%%

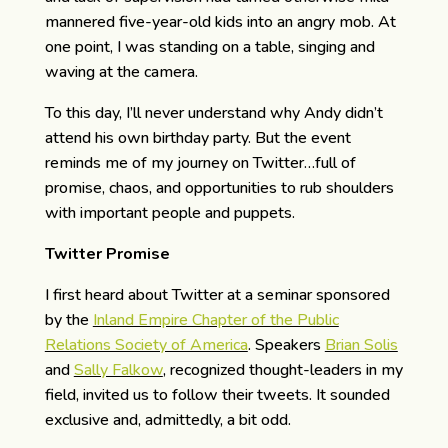
mannered five-year-old kids into an angry mob. At
one point, I was standing on a table, singing and
waving at the camera.
To this day, I’ll never understand why Andy didn’t
attend his own birthday party. But the event
reminds me of my journey on Twitter…full of
promise, chaos, and opportunities to rub shoulders
with important people and puppets.
Twitter Promise
I first heard about Twitter at a seminar sponsored
by the
Inland Empire Chapter of the Public
Relations Society of America
. Speakers
Brian Solis
and
Sally Falkow
, recognized thought-leaders in my
field, invited us to follow their tweets. It sounded
exclusive and, admittedly, a bit odd.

%%

### Written task
Output the entries above verbatim, with no picture included.

### Exercise answer
mannered five-year-old kids into an angry mob. At
one point, I was standing on a table, singing and
waving at the camera.
To this day, I’ll never understand why Andy didn’t
attend his own birthday party. But the event
reminds me of my journey on Twitter…full of
promise, chaos, and opportunities to rub shoulders
with important people and puppets.
Twitter Promise
I first heard about Twitter at a seminar sponsored
by the
Inland Empire Chapter of the Public
Relations Society of America
. Speakers
Brian Solis
and
Sally Falkow
, recognized thought-leaders in my
field, invited us to follow their tweets. It sounded
exclusive and, admittedly, a bit odd.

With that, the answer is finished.